The Heartthrob VP Candidate: Amado Boudou
I finally saw the Minister of Economy Amado Boudou live last wednesday at the Americas Society-Council of the Americas’ (AS/COA) forum on political and economic development in Argentina. Along with various ministers and presidential candidates, Boudou addressed business leaders on the economy and of course, the vision of the current government on its future development. Although I missed his speech, I was able to relive the entire lecture through AS/COA’s live video footage.
After the speech was over, and administrative duties I had to attend to were coming to a close, I ran upstairs to the conference and found Boudou in full-on campaign action, giving an interview, buttering up the reporters. I was a mere three feet away from him and could not help but feel in awe—especially since he is the first famous politician I have seen in person, not to mention a gorgeous one. Amado Boudou is known for his charisma and jovial personality, even when it’s not election season. Many have seen him campaign by jamming out in front of swooning crowds in parks and even singing and dancing on national television. His love for national Argentine rock is no secret as before he took on economics, he used to organize concerts and events in music clubs in Mar del Plata, the city he grew up in.

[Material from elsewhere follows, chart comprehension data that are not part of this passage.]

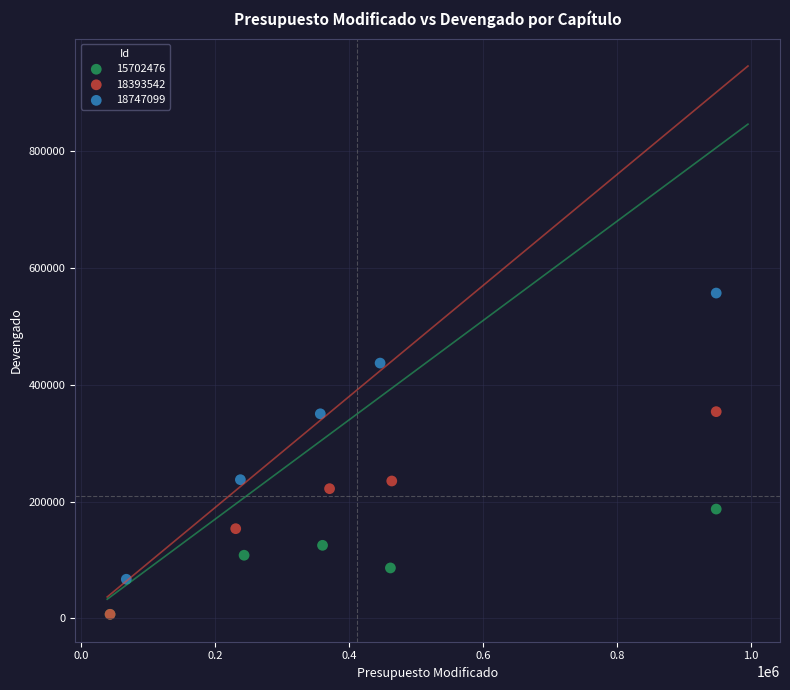

Which series has the widest spread of Y values?

18747099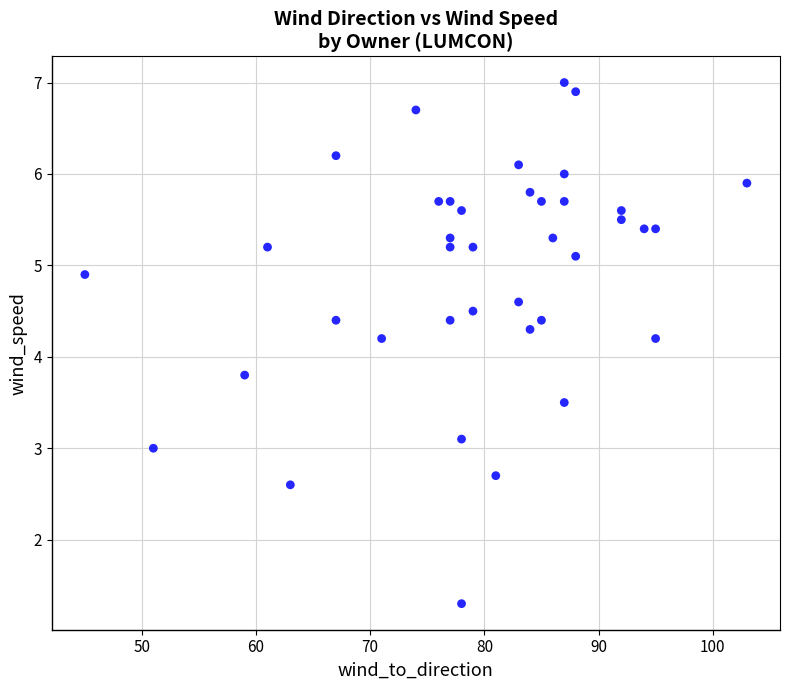

What is the range of Y values (max minus min)?

5.7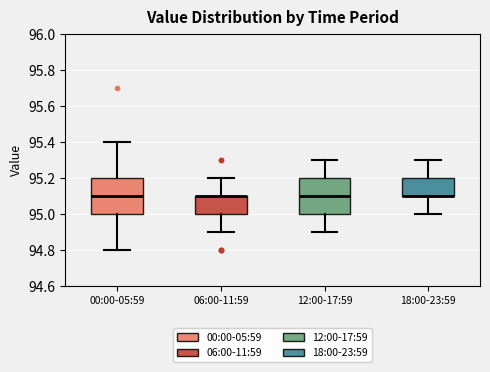

Reading left to right, transcribe this box plot: for each box, give where its median line is, the range the box spans, and where its two whiskers end, as read against the y-axis. The values are not printed on the chart, so give them approximately, as read against the axis.

00:00-05:59: median 95.1, box 95.0 to 95.2, whiskers 94.8 to 95.4
06:00-11:59: median 95.1 (drawn on the box's upper edge), box 95.0 to 95.1, whiskers 94.9 to 95.2
12:00-17:59: median 95.1, box 95.0 to 95.2, whiskers 94.9 to 95.3
18:00-23:59: median 95.1 (drawn on the box's lower edge), box 95.1 to 95.2, whiskers 95.0 to 95.3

Though his educational background would lead one to believe him to be economically conservative (he received a master in economics from the UCEMA, a highly-neoliberal institution), his nationalistic spirit so flaunted in his musical tastes is also reflected in his policies. He entered the national social security agency ANSES in 1998 and climbed up the professional ladder to become its secretary general. In 2008, Boudou was a steadfast supporter of making the agency in charge of managing public revenue, the AFJP, public. In his speech in the AS/COA forum, he emphasized the government’s role in representing all interests, business as well as social, and how countries are in need of shifting economic focuses from financial stability to job creation and employment security.
Although an economist by profession, the man is a politician through and through, and a populist one at that—which I suppose sort of makes him a fake economist. President Cristina Fernández de Kirchner made a fantastic choice in picking Aimé (French version of “Amado,” and his nickname back home) not only because he now appears in every poster on every corner of the city, but because he exudes the populist ideals she so promotes and stands by.